Homer, to his credit, bounced around a lot. He lived in Manhattan, Paris, Northern Massachusetts, and coastal England before settling, somewhat dramatically, in the little Scarborough village. The seascapes and wilderness studies he produced during the 27 years he lived here before his death are among the most original — and canonized — works in American history. And although partly responsible for the tourist-friendly mass production of postcard art, these late works are hardly leisurely. Thematically emotional, harsh, dramatic, or wistful, they depicted stirring panoramas of America’s quivering cultural identity. Even, remarkably, in pieces lacking a human subject.
But before oil paintings and watercolors, Homer was an illustrator. Along with his skill as an observer, his relevance grew with the incorporation of visual art in the American periodical, which ultimately gave birth to the genre medium of the art magazine. Inclusions here track Homer studying the marginal fallout of the Civil War, such as the punishment theme found in “The Noon Recess” (an 11-1/8 by 15-7/8 inches wood engraving on wove paper from a summer 1873 issue of Harper’s Weekly) depicting a sandy-haired boy kept inside a schoolhouse during recess while a young woman teacher looks forlornly out the window.

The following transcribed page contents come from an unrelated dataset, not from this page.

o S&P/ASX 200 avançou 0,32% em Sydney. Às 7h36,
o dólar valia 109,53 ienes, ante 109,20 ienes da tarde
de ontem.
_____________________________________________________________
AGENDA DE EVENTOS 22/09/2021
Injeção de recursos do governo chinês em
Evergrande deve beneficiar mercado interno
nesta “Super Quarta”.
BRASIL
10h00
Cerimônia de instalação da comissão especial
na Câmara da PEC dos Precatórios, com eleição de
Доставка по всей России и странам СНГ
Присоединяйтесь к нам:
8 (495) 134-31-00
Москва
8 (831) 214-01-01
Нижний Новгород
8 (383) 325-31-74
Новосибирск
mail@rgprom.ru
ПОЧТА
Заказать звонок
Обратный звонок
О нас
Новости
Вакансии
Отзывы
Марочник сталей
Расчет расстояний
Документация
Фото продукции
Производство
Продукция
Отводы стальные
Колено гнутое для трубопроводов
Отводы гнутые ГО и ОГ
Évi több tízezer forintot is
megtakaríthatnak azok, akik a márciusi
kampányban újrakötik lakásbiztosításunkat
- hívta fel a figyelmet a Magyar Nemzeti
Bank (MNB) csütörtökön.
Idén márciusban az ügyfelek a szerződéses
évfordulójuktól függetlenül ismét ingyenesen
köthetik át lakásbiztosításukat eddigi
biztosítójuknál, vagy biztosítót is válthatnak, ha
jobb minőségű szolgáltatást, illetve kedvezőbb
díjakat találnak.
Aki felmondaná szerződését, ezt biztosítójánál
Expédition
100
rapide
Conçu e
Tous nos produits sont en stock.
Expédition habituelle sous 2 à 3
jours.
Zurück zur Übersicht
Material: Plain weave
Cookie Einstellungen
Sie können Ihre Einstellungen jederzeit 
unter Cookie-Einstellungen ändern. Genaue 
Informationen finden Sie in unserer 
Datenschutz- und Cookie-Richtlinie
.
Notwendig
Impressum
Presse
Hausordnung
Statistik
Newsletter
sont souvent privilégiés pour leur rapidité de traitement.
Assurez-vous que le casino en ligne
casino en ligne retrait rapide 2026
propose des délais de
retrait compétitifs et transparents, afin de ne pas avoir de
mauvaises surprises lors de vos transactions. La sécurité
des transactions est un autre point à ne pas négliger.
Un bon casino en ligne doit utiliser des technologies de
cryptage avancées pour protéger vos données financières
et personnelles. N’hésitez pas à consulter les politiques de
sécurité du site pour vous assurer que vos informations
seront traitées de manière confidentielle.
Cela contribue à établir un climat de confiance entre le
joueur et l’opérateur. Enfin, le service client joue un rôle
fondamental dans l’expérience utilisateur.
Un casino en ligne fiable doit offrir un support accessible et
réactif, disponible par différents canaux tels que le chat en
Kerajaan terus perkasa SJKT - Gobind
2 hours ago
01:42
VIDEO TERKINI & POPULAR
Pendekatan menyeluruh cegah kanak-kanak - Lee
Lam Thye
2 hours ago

In his mature years, Homer’s best works contain ominous symbols of the imminence of industrialism and its clash with the natural world. The use of a strong, unexpected dash of color, as in Homer’s signatory red ribbon (of cloth in a girl’s hair, of a fish’s blood rippling through water) vividly recalls postwar themes of tragedy and innocence. While several pieces display this technique, equally emphatic is the stunning “Bringing In the Nets” watercolor from 1887 (13-3/4 by 21-1/8 inches), where an ill-lit fisherman stands capably in rippling waters, his limbs engulfed by a complex web of traps, hooks, and buoys. Three enormous houses stand distantly past the opposite shore. Similarly rife is “Guide Carrying a Deer,” an 1891 watercolor (14 by 20-1/16 inches) where a young hunter hefts a slain buck up a hill studded with the stumps of logged trees. In these more so than in his earlier works, Homer’s attention to figures of working peasants and the emerging divisions of class are on prominent display.